Efflorescence on Pavers – Preparation for Removal
Good morning. Today we are going over efflorescence removal. First thing we want to do is get the pavers wet. This entire area here is suffering from what we call “efflorescence“. Simply, it’s just the calcium deposits making their way to the top. What expedites that is when it gets wet. The way to counter that is you actually have to use an acid. No pressure or anything like that is going to actually remove it. It takes a specific acid to neutralize and get rid of this.
First thing you want to do as a technician is to wet it all down. You never want to put the acid straight on dry surfaces, and never on glass, if you can. So if you are around an area that has a lot of glass, you want to make sure that glass is really, really wet. Then keep it wet, and try to prevent any acid from getting on there in the first place. But pavers are a little more friendly. We pretty much have wet down everything. The efflorescence was expedited by a lot of plants here, so they did a lot of watering. That constant water is what brought that calcium to the top.
The Removal Process
The process is relatively easy. After we have already wet it all down, you want to use your proper PPE, of course, the mask and gloves. Then we just treat it. This is our acid that we got specifically for efflorescence.
And when we got efflorescence – some keynotes to think of: You’ll know it’s efflorescence when you get it wet and it goes away. If you get it wet and it’s still really really white, that could be failed sealer. Sometimes the homeowners don’t know that the pavers had been sealed before. So you’ve got to do some test spots. So if you get the pavers wet and it goes away right away, then that is usually efflorescence, it’s not failed sealer. So, we already did a test spot during the estimate. So again, we are going to put this on. When it starts fizzing, that’s when you know it is working. We are going to put it on, we are going to let it sit for a couple of minutes. Then we are going to brush it with a stiff broom and then rinse and reapply as necessary.
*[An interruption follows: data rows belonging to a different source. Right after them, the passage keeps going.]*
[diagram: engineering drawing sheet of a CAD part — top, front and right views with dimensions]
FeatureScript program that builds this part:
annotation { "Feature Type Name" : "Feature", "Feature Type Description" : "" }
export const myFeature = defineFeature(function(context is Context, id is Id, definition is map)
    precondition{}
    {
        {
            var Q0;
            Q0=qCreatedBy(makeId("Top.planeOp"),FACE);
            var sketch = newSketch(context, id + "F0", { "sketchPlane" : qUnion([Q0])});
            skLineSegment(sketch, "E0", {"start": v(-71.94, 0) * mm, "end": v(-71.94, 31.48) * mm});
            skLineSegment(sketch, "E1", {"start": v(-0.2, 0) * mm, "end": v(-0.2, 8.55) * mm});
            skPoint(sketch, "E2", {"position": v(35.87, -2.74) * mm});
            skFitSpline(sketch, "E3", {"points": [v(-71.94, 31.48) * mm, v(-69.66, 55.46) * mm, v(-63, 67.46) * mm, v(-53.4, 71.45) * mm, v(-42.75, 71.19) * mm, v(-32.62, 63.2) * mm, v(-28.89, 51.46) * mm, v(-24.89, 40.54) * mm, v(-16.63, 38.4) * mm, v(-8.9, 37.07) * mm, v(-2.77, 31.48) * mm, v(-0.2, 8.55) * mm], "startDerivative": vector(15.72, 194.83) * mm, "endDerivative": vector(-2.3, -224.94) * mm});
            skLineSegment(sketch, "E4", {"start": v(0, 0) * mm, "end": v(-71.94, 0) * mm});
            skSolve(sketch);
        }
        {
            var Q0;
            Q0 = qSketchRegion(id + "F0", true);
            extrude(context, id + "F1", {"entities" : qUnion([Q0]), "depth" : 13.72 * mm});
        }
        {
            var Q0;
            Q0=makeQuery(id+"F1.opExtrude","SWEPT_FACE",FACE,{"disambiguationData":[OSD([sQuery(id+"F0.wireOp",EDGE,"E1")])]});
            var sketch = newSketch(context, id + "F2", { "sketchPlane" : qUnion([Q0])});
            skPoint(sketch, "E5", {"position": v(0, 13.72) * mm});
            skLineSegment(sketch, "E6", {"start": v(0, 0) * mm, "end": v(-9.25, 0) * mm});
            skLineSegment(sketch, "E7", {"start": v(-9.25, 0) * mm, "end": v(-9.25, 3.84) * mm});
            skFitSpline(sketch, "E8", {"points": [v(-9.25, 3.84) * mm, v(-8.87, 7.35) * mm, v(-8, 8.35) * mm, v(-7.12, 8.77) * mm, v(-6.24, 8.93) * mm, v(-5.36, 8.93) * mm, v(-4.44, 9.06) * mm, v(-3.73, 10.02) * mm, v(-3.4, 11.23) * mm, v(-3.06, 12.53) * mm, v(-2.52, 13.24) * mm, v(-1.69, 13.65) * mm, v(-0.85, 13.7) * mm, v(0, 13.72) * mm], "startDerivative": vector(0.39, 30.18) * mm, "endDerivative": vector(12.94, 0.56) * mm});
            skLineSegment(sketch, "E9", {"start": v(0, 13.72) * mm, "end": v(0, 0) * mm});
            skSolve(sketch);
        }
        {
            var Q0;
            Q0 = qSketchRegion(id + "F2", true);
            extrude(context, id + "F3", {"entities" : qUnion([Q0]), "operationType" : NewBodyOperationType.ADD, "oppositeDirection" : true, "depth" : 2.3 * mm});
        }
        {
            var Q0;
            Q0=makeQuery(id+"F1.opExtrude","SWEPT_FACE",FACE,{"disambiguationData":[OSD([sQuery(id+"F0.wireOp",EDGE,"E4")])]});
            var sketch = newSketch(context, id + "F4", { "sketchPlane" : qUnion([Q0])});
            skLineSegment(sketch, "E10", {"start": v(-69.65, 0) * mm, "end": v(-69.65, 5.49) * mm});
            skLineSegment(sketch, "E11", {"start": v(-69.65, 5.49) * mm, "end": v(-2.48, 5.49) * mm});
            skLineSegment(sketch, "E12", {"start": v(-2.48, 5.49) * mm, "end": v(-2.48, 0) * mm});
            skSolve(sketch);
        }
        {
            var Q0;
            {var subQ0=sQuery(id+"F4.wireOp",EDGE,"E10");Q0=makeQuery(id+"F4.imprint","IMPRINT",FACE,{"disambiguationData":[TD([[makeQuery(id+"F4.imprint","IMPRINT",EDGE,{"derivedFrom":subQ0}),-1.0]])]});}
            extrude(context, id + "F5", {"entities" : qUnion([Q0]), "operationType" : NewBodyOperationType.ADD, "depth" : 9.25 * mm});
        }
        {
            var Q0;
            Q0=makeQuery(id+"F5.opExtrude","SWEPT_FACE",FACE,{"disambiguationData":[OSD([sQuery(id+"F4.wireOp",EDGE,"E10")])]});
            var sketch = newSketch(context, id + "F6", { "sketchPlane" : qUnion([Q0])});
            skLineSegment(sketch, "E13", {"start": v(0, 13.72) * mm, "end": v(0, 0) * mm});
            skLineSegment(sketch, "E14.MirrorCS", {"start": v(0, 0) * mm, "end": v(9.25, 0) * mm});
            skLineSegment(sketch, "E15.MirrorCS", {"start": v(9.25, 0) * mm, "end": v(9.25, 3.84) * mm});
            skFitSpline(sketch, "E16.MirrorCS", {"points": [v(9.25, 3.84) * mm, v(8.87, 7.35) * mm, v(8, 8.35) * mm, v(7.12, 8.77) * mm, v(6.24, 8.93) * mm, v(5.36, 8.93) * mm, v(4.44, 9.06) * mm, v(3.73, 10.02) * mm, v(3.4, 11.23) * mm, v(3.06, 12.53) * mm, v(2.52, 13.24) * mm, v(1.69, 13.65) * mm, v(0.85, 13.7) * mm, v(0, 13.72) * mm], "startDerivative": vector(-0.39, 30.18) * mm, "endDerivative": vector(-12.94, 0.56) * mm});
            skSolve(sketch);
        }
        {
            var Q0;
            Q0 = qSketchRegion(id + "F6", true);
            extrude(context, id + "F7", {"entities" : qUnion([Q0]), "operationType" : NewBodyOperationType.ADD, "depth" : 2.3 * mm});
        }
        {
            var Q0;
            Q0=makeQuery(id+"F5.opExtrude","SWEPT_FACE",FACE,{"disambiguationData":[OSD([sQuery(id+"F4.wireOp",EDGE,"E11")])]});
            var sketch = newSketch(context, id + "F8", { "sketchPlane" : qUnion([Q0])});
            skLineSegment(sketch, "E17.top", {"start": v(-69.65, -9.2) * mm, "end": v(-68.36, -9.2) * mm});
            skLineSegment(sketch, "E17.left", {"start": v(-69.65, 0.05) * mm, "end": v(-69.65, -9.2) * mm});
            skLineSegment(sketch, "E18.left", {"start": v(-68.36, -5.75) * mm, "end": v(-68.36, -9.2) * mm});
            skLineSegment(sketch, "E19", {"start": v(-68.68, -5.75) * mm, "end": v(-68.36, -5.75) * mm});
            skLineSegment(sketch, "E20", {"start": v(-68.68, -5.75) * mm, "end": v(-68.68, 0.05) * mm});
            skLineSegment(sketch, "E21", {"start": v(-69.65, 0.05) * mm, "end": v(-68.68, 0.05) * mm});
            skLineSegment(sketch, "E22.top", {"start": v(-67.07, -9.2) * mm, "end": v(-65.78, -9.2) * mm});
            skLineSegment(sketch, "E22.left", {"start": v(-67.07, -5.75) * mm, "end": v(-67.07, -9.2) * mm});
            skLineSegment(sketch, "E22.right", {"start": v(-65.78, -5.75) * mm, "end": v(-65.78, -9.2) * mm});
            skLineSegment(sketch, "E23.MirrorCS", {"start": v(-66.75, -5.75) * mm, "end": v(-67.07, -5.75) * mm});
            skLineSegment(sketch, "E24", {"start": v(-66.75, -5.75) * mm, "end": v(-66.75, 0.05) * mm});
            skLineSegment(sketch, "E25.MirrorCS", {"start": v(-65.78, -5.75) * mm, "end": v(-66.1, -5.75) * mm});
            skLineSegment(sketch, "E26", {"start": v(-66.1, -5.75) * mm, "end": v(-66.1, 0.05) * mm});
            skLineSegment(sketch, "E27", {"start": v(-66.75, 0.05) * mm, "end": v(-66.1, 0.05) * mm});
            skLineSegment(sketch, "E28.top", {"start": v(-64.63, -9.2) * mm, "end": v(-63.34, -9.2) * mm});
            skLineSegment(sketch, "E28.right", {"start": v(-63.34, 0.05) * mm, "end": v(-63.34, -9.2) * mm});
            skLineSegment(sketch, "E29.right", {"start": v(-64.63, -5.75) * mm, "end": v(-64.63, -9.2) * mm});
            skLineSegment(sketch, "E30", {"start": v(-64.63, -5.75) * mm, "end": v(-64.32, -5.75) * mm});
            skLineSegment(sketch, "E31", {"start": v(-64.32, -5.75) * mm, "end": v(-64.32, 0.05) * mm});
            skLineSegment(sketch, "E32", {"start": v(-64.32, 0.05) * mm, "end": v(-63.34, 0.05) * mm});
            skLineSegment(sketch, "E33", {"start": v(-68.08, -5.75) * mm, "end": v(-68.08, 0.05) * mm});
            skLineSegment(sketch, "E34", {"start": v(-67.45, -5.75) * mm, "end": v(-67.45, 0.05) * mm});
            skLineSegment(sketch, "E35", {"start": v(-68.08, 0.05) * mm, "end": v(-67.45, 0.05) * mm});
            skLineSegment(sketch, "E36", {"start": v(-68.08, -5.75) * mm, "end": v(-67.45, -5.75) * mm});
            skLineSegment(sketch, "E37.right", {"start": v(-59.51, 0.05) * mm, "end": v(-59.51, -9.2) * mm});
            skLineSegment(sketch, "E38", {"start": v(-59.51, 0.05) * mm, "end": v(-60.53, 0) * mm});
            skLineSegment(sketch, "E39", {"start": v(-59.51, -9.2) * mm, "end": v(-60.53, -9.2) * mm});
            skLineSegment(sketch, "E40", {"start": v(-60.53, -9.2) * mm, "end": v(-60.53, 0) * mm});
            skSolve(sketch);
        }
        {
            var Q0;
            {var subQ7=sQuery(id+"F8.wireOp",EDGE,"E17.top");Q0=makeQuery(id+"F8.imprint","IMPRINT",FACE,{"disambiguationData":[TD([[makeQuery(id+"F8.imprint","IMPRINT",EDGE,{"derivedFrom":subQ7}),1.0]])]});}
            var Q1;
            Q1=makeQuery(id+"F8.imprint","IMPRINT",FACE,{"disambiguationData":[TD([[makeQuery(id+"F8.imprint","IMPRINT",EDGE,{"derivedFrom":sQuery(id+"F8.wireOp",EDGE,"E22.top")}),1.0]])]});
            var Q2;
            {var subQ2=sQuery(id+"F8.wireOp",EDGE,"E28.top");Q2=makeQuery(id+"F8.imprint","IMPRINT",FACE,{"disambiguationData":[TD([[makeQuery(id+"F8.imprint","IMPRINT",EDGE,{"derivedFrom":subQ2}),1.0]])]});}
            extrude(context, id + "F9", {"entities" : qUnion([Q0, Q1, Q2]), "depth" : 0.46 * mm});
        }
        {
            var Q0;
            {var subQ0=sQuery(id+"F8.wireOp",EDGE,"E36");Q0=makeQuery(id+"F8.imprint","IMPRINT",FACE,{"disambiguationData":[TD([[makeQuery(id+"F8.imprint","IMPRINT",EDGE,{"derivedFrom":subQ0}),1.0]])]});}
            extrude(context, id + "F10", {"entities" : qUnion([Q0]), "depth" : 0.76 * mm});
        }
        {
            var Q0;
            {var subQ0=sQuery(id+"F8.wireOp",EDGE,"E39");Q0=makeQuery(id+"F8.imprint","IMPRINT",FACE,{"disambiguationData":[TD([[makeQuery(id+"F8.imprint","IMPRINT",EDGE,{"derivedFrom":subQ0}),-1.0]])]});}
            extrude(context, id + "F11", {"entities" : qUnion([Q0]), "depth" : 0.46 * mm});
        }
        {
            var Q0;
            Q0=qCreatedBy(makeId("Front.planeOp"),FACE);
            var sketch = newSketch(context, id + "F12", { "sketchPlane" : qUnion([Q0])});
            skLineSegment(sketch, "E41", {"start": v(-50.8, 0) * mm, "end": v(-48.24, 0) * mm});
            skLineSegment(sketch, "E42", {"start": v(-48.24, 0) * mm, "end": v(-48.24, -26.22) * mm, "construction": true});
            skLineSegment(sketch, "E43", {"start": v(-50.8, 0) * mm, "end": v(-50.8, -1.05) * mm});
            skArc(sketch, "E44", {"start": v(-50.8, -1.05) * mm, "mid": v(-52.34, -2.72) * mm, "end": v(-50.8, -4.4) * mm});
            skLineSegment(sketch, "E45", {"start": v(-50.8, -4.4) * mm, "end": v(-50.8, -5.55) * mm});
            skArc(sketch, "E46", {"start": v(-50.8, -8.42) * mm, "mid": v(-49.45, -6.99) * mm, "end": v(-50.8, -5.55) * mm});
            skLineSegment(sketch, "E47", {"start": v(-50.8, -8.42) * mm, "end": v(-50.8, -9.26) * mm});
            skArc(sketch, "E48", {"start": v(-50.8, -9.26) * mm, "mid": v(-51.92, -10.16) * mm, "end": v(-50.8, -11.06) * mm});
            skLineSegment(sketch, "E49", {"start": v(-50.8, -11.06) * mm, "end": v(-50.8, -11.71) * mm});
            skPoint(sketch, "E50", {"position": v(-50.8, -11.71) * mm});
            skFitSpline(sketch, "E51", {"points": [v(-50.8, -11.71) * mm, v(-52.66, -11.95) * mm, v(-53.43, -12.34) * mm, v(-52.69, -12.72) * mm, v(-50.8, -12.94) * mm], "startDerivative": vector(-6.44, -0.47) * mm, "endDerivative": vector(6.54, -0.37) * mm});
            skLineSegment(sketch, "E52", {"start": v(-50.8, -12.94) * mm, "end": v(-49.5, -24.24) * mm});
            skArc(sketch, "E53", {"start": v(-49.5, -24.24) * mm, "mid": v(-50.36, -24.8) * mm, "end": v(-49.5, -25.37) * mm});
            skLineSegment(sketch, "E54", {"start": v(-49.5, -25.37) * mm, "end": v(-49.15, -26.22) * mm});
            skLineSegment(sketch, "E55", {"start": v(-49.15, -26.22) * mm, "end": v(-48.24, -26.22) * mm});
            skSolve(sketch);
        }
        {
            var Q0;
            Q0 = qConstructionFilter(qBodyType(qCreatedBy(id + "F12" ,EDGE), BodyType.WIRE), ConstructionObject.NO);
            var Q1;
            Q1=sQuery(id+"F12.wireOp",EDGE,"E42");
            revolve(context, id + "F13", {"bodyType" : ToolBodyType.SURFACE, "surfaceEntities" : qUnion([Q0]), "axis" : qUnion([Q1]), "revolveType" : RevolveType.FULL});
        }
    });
So, here we go…
You can see it’s fizzing up, so you know you got that efflorescence.
Again, you can see it fizzing up in areas. It looked really worse when it was really dry. So we have gotten a lot of moisture and rain lately. So these pavers are already pretty wet. You can still see it fizzing in some areas.
And when it is fizzing, that means it is working. You don’t ever want this to dry. So, you are going to put it on, again, let it sit for a couple of minutes, and then we are going to come back and broom it in with the brush, rinse it off with the power washer and then repeat as necessary. I find that usually, it takes somewhere between 1 to 3 attempts before you get a satisfactory result. And then we are always reminding homeowners that this could come back. This is a natural process. There is no guarantee that this won’t return.
So you can see it clearly fizzing up I am just going to agitate it.
And again, you want to wear PPE as much as you can. I just keep taking the mask off, so that I can explain. Otherwise, I’d be having this mask on at all times. After you scrub it with a broom, you want to let that sit for another, I don’t know, anywhere between a couple of minutes and 15 minutes. And then you want to rinse it off.
Repeat if necessary
And like I’ve said before, then you would repeat as necessary, up to 3 or 4 times max. At that point, it’s really a situation where you probably are not going to remove it if it’s not moving after three or four times. Right now we have this acid mix at one part water to one part acid. So, in other words, just 50/50. But you can actually start as low as 4 to one, so 4 parts water to 1 part acid. But this was pretty bad during the estimate, so that’s why I upped it to a one-to-one mix. You can go full-strength, depending on the severity. Again, we are going to let this sit for probably a good 5 to 10 minutes, not allowing it to dry, and then we’ll rinse it, and we will repeat as necessary. And that’s all I have.